Orca bill resurrected

Approximately one year ago, students at Oak Harbor’s Crescent Harbor Elementary School spearheaded a campaign to have the orca declared the state’s marine mammal.

After petitioning and writing state legislators, the bill died last year on the House floor before a hearing could take place.

However, school officials were surprised to find the bill had been re-introduced in the House and is being considered again.

“We were astounded that it became a new bill,” said Bonnie Alanis, second-grade teacher at Crescent Harbor.

When she learned of the new bill, she got this year’s second graders involved in promoting the bill. She sent a letter home to parents encouraging them to contact local legislators Chris Strow and Barbara Bailey.

If the legislation is approved, Washington will join several other ocean states that have an official marine mammal. Georgia and Maryland have the right whale, Alaska has the bowhead whale, Hawaii has the humpback whale, California has the gray whale and Florida has the manatee. Coincidentally, neighboring Oregon doesn’t have an official marine mammal.
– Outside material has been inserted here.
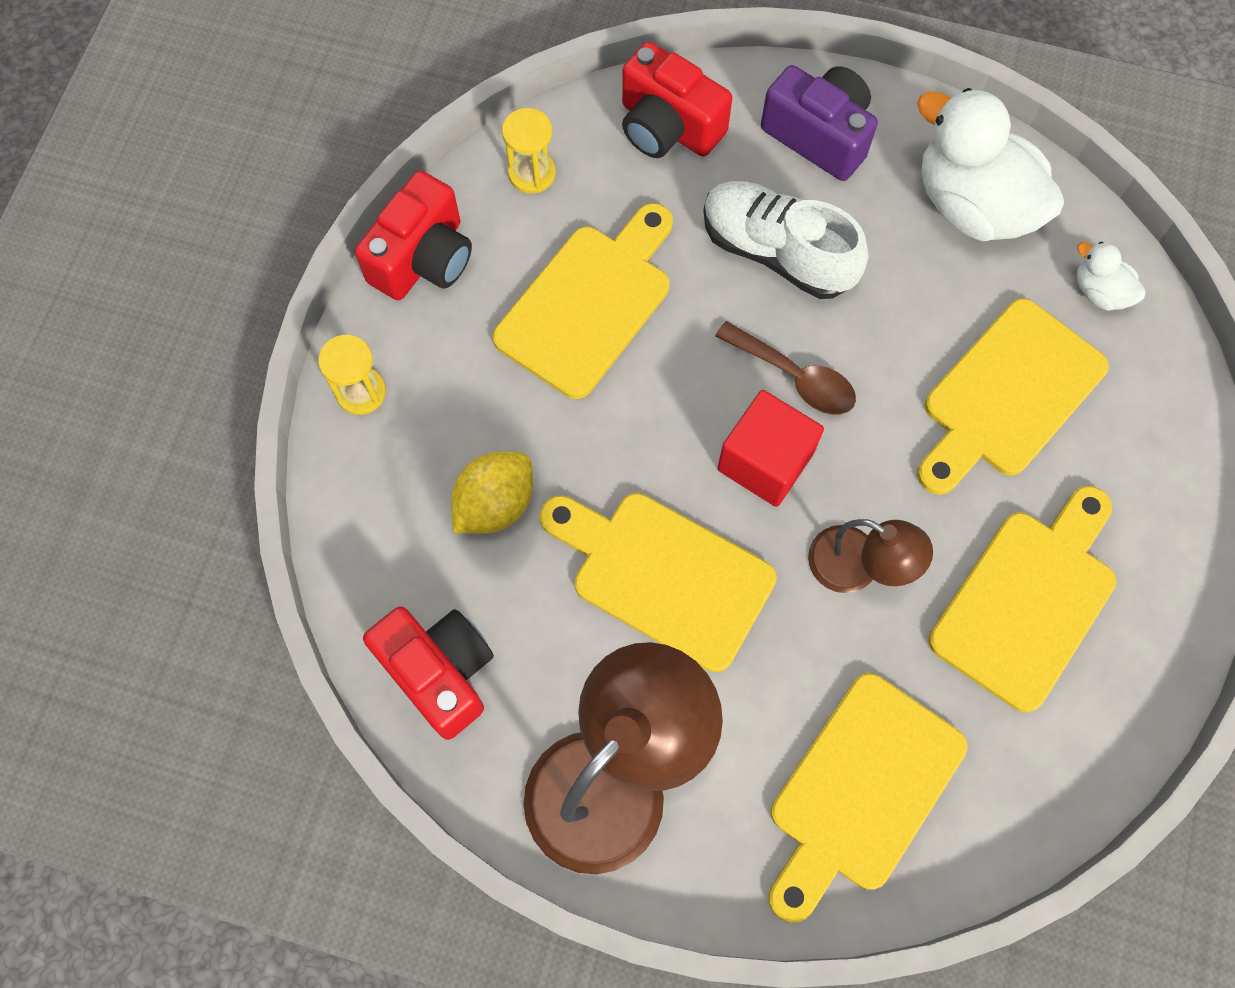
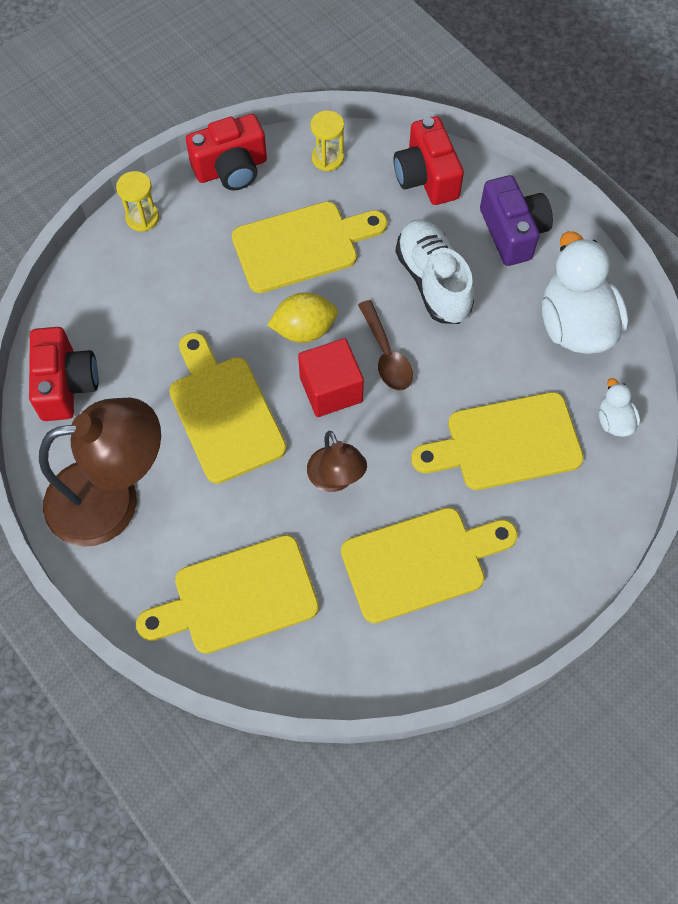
camera: 35 degrees right, 5 degrees down
yellow lemon [451,452,533,534] -> yellow lemon moved to [267,293,338,343]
“We think that it would be a unique and perfect symbol for our state,” said Peggy Mihalik, a library assistant at Crescent Harbor. She has helped the second graders with the project since it started a year ago.

She said the orca is an important figure in local Native American tribes and pushed the idea to the second graders who study the mammals every year.

Alanis said she focuses on orcas because students find them interesting and, for many who are military dependents and move around a lot, it gives them something noteworthy about the area to remember.

The bill clearly has support from various state representatives.

“I think its a great idea,” said Rep. Chris Strow. He said it provides a good opportunity for young students to learn about the legislative process.

Alanis tied in aspects of social studies and language arts for her students this year. During a recent class, students were busy learning how to write their representatives.

When the bill failed last year, she invited Oak Harbor Mayor Patty Cohen to talk about citizenship.

Strow added that the orca boosts an important part of the tourism industry as tourists flock to the region each year to watch whales.

State Rep. Sherry Appleton sponsored the bill along with 26 other representatives as co-sponsors, including Strow and fellow 10th District Rep. Barbara Bailey. The bill is currently in the Rules Committee.

A state marine mammal isn’t the only time students have worked to get state recognition for an animal. Students at Crestwood Elementary School in Kent succeeded in having the green darner dragonfly named the state insect in 1997 and students at Windsor Elementary School near Cheney worked to have the Colombian mammoth named the state fossil in 1998.